Let’s pretend the Internet is a nice place and people are inherently good to one another (please stop laughing). Would it be wrong to assume, then, that when someone puts some effort into making something, that thing won’t be ripped apart and disgraced by people with significant audiences and even more significant egos?
Unfortunately, the world isn’t perfect and nobody can create anything without having to endure the inflated opinions of others (this also includes my inflated opinion for those reading this who are ready to pounce).
The most recent “how dare you” moment came in the form of a new iOS concept video from digital marketing firm Simply Zesty.
The designers, Philip Joyce and Denes Farkas, took a decidedly more flat and “Windows Phone-esque” approach to their idea of what the next iOS could/should look like, which prompted the following responses from across the blogoscape and Twitterdome:
Mediocre designers love “flat design” because it takes minimal effort to execute. Rounded square + pick a color + use free icon = done.
— Mike Rundle (@flyosity) May 10, 2013
David Chartier also got in on the snark:
Here is an iOS concept video link
It’s shiny and that indie music really makes it pop.
Don’t worry about the massive usability challenges we didn’t realize exist, or the ones we simply decided to ignore.
Damn this video looks awesome.
John Gruber actually had a positive note to add at the end of his “why does this video exist?” article:
His animations and transitions do show how going “flatter” doesn’t necessarily mean eliminating playfulness, though.
But this statement from the previous paragraph illustrates Gruber’s (and many others’) lack of awareness to the real crux of the situation:
And certain of Joyce’s details are oddly tone-deaf branding-wise. The shape of app icons is not going to change from round-cornered squares to sharp-cornered ones (or any other shape for that matter). Apple owns this shape; this shape says “iOS app” in everyone’s mind.
So what? Why does it matter if a 3rd party concept takes liberties that won’t end up in the final product? Last I checked, none of the people who make these videos work at Apple. These aren’t final renders, they’re “what-ifs”, and while many elements may not be well thought-out (slide-to-unlock at the top?), there’s always something to glean from a new design.
…Unless you use social media, or you have a blog, or you’re a designer. Then the world is black-and-white and every decision must follow the rule of Highlanderism: There can be only one.
Every criticism I’ve read has mistaken the critic’s personal preference for what constitutes “good” design as it relates to Apple. Worse yet, each person who’s shat upon Joyce’s and Farkas’s work has missed the big picture: It was never about Apple.
I’m sorry to be the one to burst all the artisanal ego bubbles out there, but these concept videos aren’t targeted at critics on social media – they’re targeted at potential clients and employers:
Jan-Micheal Cart has made quite a name for himself designing impressive new concepts for the iOS operating system, such as the dynamic icons concept you see above, and an awesome system for implementing widgets which we covered back in May.
However, it seems it’s not just iOS users who have been impressed with Cart’s work. The Apple camp in Cupertino has also picked up on it, and they’ve hired him as an intern.
These designs, regardless of how realistic they may be when compared with Apple’s design guidelines, are less about expectations and more about building résumés. To waste pixels and time deconstructing how un-Apple like they are misses the point entirely.
Simply Zesty is a digital marketing firm and among the services it offers are:
How many new apps get released that feature fun demo videos with computer recreations of their interfaces set to vibrant music? How many of those developers could benefit from the services offered by Simply Zesty?

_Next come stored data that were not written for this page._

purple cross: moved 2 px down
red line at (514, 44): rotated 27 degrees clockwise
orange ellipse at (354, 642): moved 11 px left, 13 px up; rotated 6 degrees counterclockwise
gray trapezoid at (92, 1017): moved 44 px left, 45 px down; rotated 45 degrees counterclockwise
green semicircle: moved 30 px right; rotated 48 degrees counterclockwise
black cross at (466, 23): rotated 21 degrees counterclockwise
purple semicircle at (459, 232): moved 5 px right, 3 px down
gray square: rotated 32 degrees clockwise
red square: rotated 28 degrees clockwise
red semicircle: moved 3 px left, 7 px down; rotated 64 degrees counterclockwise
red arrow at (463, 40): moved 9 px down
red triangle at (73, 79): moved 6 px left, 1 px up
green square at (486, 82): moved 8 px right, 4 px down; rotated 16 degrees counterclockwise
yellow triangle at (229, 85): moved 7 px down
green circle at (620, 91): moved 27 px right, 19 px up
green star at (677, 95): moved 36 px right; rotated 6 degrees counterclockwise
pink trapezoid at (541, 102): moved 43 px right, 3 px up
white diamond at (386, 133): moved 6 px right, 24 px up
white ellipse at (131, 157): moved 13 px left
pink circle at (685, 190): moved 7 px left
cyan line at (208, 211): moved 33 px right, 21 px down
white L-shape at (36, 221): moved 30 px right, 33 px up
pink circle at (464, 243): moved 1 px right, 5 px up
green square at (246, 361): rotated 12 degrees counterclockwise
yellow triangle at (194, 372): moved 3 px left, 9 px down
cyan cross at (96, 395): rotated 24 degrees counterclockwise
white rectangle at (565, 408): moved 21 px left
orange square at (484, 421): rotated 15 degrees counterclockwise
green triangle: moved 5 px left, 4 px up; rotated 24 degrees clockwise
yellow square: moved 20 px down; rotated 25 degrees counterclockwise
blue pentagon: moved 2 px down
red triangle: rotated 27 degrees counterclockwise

And how many potential clients might not have heard of Simply Zesty before its video went viral?
Also, don’t forget about film and television studios that need futuristic interfaces built for the latest sci-fi epic or Avengers sequel. The possibilities may not be endless in the realm of contemporary software design, but they are in La La Land. And as we’ve learned from Star Trek, science fiction has a tendency to turn into science fact over time.
Whether you think a concept design fits the device or not, there is always something to be learned from it. No designer is perfect and no design is perfect. Everything is subjective and what one person finds unintuitive, someone else may find more user friendly than anything else out there. There is no “one size fits all”.
For example, the widgets Joyce and Farkas built into Notification Center clutter the interface and feature tap targets that are too small (so, no different than the tap targets we currently have), but if Apple was going to incorporate more functionality into Notification Center in iOS 7, I’d like to think it would be something similar. A small calendar view, shortcuts for Bluetooth and Wi-Fi, and more music playback controls would work really well in Notification Center and perhaps give me more of a reason to use it.
Of course, what do I know? I’m not a designer. I’m just an average user who thinks in shades of gray.
We won’t know what iOS 7 will look like until June. Until then, enjoy these mock-ups and concept videos for what they are: job applications.